Unlike conventional X-ray scanography,
The scanograph itself does not expose the patient to X-rays, and it is possible to reduce the amount of X-ray exposure even in a total CT examination.

[Brief description of drawings]

FIG. 1 is a perspective view showing a gantry and a bed of a scano photographing apparatus according to an embodiment of the present invention.

FIG. 2 is a plan view showing a guide layer formed on a top plate.

FIG. 3 is a schematic horizontal cross-sectional view of a guide layer formed on a top plate.

FIG. 4 is a layout view showing a probe moving mechanism of the ultrasonic probe as seen from a lateral direction.

FIG. 5 is an explanatory view for explaining attachment of the ultrasonic probe to a belt and a pipe.

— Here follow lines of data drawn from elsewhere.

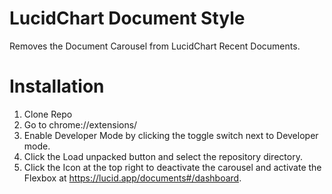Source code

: # LucidChart Document Style
 Removes the Document Carousel from LucidChart Recent Documents. 

# Installation
1. Clone Repo
2. Go to chrome://extensions/
3. Enable Developer Mode by clicking the toggle switch next to Developer mode.
4. Click the Load unpacked button and select the repository directory.
5. Click the Icon at the top right to deactivate the carousel and activate the Flexbox at https://lucid.app/documents#/dashboard.
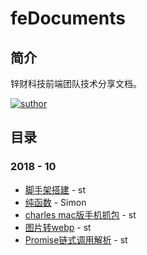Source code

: # feDocuments
## 简介 ##

锌财科技前端团队技术分享文档。



[![suthor](https://img.shields.io/badge/author-%E5%8D%81%E6%9C%88-blue.svg)](https://github.com/yinxin630/fiora/blob/master/LICENSE)

## 目录 ##

### 2018 - 10 ###

- [脚手架搭建](./2018-10脚手架搭建.md) - st
- [纯函数](./2018-10纯函数.md)  - Simon
- [charles mac版手机抓包](./2018-10charles手机抓包.md)  - st
- [图片转webp](./2018-10图片转webp.md)  - st
- [Promise链式调用解析](./2018-11-13Promise链式调用解析.md)  - st

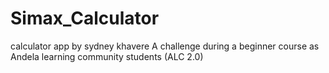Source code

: # Simax_Calculator
calculator app by sydney khavere
A challenge during a beginner course as Andela learning community students (ALC 2.0)
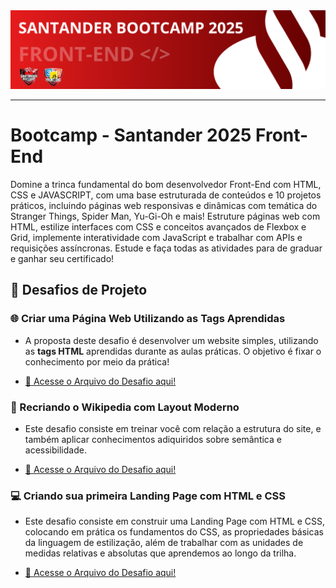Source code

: <img src="./public/images/SantanderBootcampBanner.png" alt="Santander Bootcamp 2025">

---

# Bootcamp - Santander 2025 Front-End
<p>Domine a trinca fundamental do bom desenvolvedor Front-End com HTML, CSS e JAVASCRIPT, com uma base estruturada de conteúdos e 10 projetos práticos, incluindo páginas web responsivas e dinâmicas com temática do Stranger Things, Spider Man, Yu-Gi-Oh e mais! Estruture páginas web com HTML, estilize interfaces com CSS e conceitos avançados de Flexbox e Grid, implemente interatividade com JavaScript e trabalhar com APIs e requisições assíncronas. Estude e faça todas as atividades para de graduar e ganhar seu certificado!</p>

## 🚀 Desafios de Projeto

### 🌐 Criar uma Página Web Utilizando as Tags Aprendidas
- A proposta deste desafio é desenvolver um website simples, utilizando as **tags HTML** aprendidas durante as aulas práticas. O objetivo é fixar o conhecimento por meio da prática!

- [📄 Acesse o Arquivo do Desafio aqui!](./Primeiros%20passos%20com%20HTML/Desafio%20de%20Projeto%20-%20Criando%20uma%20Página%20WEB/Criar%20Uma%20Página%20Web%20Utilizando%20as%20Tags%20Aprendidas.md)

### 🔄 Recriando o Wikipedia com Layout Moderno
- Este desafio consiste em treinar você com relação a estrutura do site, e também aplicar conhecimentos adiquiridos sobre semântica e acessibilidade.

- [📄 Acesse o Arquivo do Desafio aqui!](./Primeiros%20passos%20com%20HTML/Desafio%20de%20Projeto%20-%20Recriando%20o%20Wikipedia%20com%20Layout%20Moderno/Recriando%20o%20Wikipedia%20com%20Layout%20Moderno.md)

### 💻 Criando sua primeira Landing Page com HTML e CSS
- Este desafio consiste em construir uma Landing Page com HTML e CSS, colocando em prática os fundamentos do CSS,
as propriedades básicas da linguagem de estilização, além de trabalhar com as unidades de medidas relativas e absolutas que aprendemos ao longo da trilha.

- [📄 Acesse o Arquivo do Desafio aqui!](./Explorando%20os%20Fundamentos%20do%20CSS/Criando%20sua%20Primeira%20Landing%20Page%20com%20HTML%20e%20CSS/README.md)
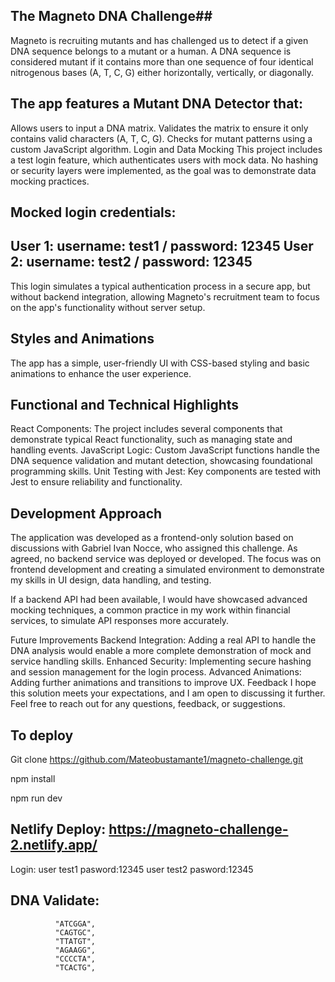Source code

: ## The Magneto DNA Challenge##
Magneto is recruiting mutants and has challenged us to detect if a given DNA sequence belongs to a mutant or a human. A DNA sequence is considered mutant if it contains more than one sequence of four identical nitrogenous bases (A, T, C, G) either horizontally, vertically, or diagonally.

## The app features a Mutant DNA Detector that:
Allows users to input a DNA matrix.
Validates the matrix to ensure it only contains valid characters (A, T, C, G). Checks for mutant patterns using a custom JavaScript algorithm. Login and Data Mocking This project includes a test login feature, which authenticates users with mock data. No hashing or security layers were implemented, as the goal was to demonstrate data mocking practices.

## Mocked login credentials:
## User 1: username: test1 / password: 12345 User 2: username: test2 / password: 12345 
This login simulates a typical authentication process in a secure app, but without backend integration, allowing Magneto's recruitment team to focus on the app's functionality without server setup.

## Styles and Animations
The app has a simple, user-friendly UI with CSS-based styling and basic animations to enhance the user experience.

## Functional and Technical Highlights
React Components: The project includes several components that demonstrate typical React functionality, such as managing state and handling events. JavaScript Logic: Custom JavaScript functions handle the DNA sequence validation and mutant detection, showcasing foundational programming skills. Unit Testing with Jest: Key components are tested with Jest to ensure reliability and functionality.

## Development Approach
The application was developed as a frontend-only solution based on discussions with Gabriel Ivan Nocce, who assigned this challenge. As agreed, no backend service was deployed or developed. The focus was on frontend development and creating a simulated environment to demonstrate my skills in UI design, data handling, and testing.

If a backend API had been available, I would have showcased advanced mocking techniques, a common practice in my work within financial services, to simulate API responses more accurately.

Future Improvements Backend Integration: Adding a real API to handle the DNA analysis would enable a more complete demonstration of mock and service handling skills. Enhanced Security: Implementing secure hashing and session management for the login process. Advanced Animations: Adding further animations and transitions to improve UX. Feedback I hope this solution meets your expectations, and I am open to discussing it further. Feel free to reach out for any questions, feedback, or suggestions.


## To deploy
 
 Git clone https://github.com/Mateobustamante1/magneto-challenge.git

 npm install

 npm run dev

## Netlify Deploy: https://magneto-challenge-2.netlify.app/

 Login: user test1   pasword:12345
        user test2   pasword:12345
      
## DNA Validate:
              "ATCGGA",
              "CAGTGC",
              "TTATGT",
              "AGAAGG",
              "CCCCTA",
              "TCACTG",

FIG. 6 is an explanatory view showing the movement of the motor when the ultrasonic probe is tilted in the lateral direction.

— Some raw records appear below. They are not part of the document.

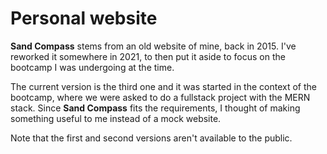 # Personal website

**Sand Compass** stems from an old website of mine, back in 2015. I've reworked it somewhere in 2021, to then put it aside to focus on the bootcamp I was undergoing at the time.

The current version is the third one and it was started in the context of the bootcamp, where we were asked to do a fullstack project with the MERN stack. Since **Sand Compass** fits the requirements, I thought of making something useful to me instead of a mock website.

Note that the first and second versions aren't available to the public.

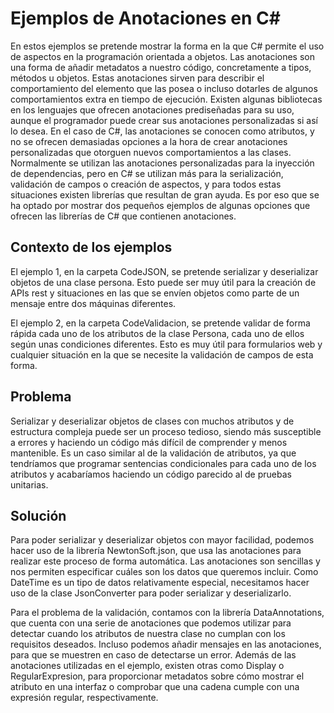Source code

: # Ejemplos de Anotaciones en C#
En estos ejemplos se pretende mostrar la forma en la que C# permite el uso de aspectos en la programación orientada a objetos. 
Las anotaciones son una forma de añadir metadatos a nuestro código, concretamente a tipos, métodos u objetos. Estas anotaciones sirven para describir el comportamiento del elemento que las posea o incluso dotarles de algunos comportamientos extra en tiempo de ejecución. Existen algunas bibliotecas en los lenguajes que ofrecen anotaciones prediseñadas para su uso, aunque el programador puede crear sus anotaciones personalizadas si así lo desea. En el caso de C#, las anotaciones se conocen como atributos, y no se ofrecen demasiadas opciones a la hora de crear anotaciones personalizadas que otorguen nuevos comportamientos a las clases. Normalmente se utilizan las anotaciones personalizadas para la inyección de dependencias, pero en C# se utilizan más para la serialización, validación de campos o creación de aspectos, y para todos estas situaciones existen librerías que resultan de gran ayuda. Es por eso que se ha optado por mostrar dos pequeños ejemplos de algunas opciones que ofrecen las librerías de C# que contienen anotaciones.

## Contexto de los ejemplos
El ejemplo 1, en la carpeta CodeJSON, se pretende serializar y deserializar objetos de una clase persona. Esto puede ser muy útil para la creación de APIs rest y situaciones en las que se envíen objetos como parte de un mensaje entre dos máquinas diferentes.

El ejemplo 2, en la carpeta CodeValidacion, se pretende validar de forma rápida cada uno de los atributos de la clase Persona, cada uno de ellos según unas condiciones diferentes. Esto es muy útil para formularios web y cualquier situación en la que se necesite la validación de campos de esta forma.

## Problema
Serializar y deserializar objetos de clases con muchos atributos y de estructura compleja puede ser un proceso tedioso, siendo más susceptible a errores y haciendo un código más difícil de comprender y menos mantenible. Es un caso similar al de la validación de atributos, ya que tendríamos que programar sentencias condicionales para cada uno de los atributos y acabaríamos haciendo un código parecido al de pruebas unitarias.

## Solución
Para poder serializar y deserializar objetos con mayor facilidad, podemos hacer uso de la librería NewtonSoft.json, que usa las anotaciones para realizar este proceso de forma automática. Las anotaciones son sencillas y nos permiten especificar cuáles son los datos que queremos incluir. Como DateTime es un tipo de datos relativamente especial, necesitamos hacer uso de la clase JsonConverter para poder serializar y deserializarlo.

Para el problema de la validación, contamos con la librería DataAnnotations, que cuenta con una serie de anotaciones que podemos utilizar para detectar cuando los atributos de nuestra clase no cumplan con los requisitos deseados. Incluso podemos añadir mensajes en las anotaciones, para que se muestren en caso de detectarse un error. Además de las anotaciones utilizadas en el ejemplo, existen otras como Display o RegularExpresion, para proporcionar metadatos sobre cómo mostrar el atributo en una interfaz o comprobar que una cadena cumple con una expresión regular, respectivamente.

7 (a) and 7 (b) are explanatory views for explaining the inclination of the ultrasonic probe in the lateral direction.

FIG. 8 is an explanatory diagram showing the movement of the motor when the ultrasonic probe is tilted in the body axis direction.

FIG. 9 is a block diagram of an electric system of the entire scanner.

FIG. 10 is an explanatory diagram showing movement of the top plate to a scan start position during CT imaging.

11A and 11B are explanatory views showing inset display examples of an ultrasonic image and a CT image, respectively.

[Explanation of symbols]

 2 Bed 2a Bed base 2b Top plate 10L, 10R Guide layer 12L, 12R Ultrasonic probe 14 Probe moving mechanism 30 Transmitter / receiver unit 31 Image reconstruction unit 33 Monitor 34 Console 35 Probe position control unit 36 Local console

Claims (3)

[Claims] 1. An ultrasonic probe arranged on the back side of a top plate of an X-ray CT scanner with its ultrasonic radiation direction directed from the back side of the top plate to the front side, and the ultrasonic probe of the top plate of the top plate. An image that obtains an ultrasonic image of the subject on the top by driving the ultrasonic probe and a probe movable mechanism that holds the movable probe in the longitudinal direction, a probe position control unit that gives a probe movement command to the probe movable mechanism. A scanography apparatus for an X-ray CT scanner, comprising reconstructing means and a monitor for displaying an ultrasonic image obtained by the image reconstructing means. 2. A guide layer is formed on the top plate in two rows in the longitudinal direction of the top plate so that the front surface and the back surface of the top plate communicate with each other through a liquid, and the ultrasonic probes are arranged in the two rows. The ultrasonic wave emitting surface is closely attached to the back surface of the guide layer and is separately arranged, and the probe moving mechanism holds the two ultrasonic probes movably along the two rows of the guide layers. Scano device. 3. The probe moving mechanism includes a mechanism capable of inclining the ultrasonic probe in a longitudinal direction of the top plate and a lateral direction orthogonal to the longitudinal direction, and the probe position control means is provided in the probe moving mechanism. 3. The scanning device according to claim 2, further comprising means for commanding the inclination of the probe.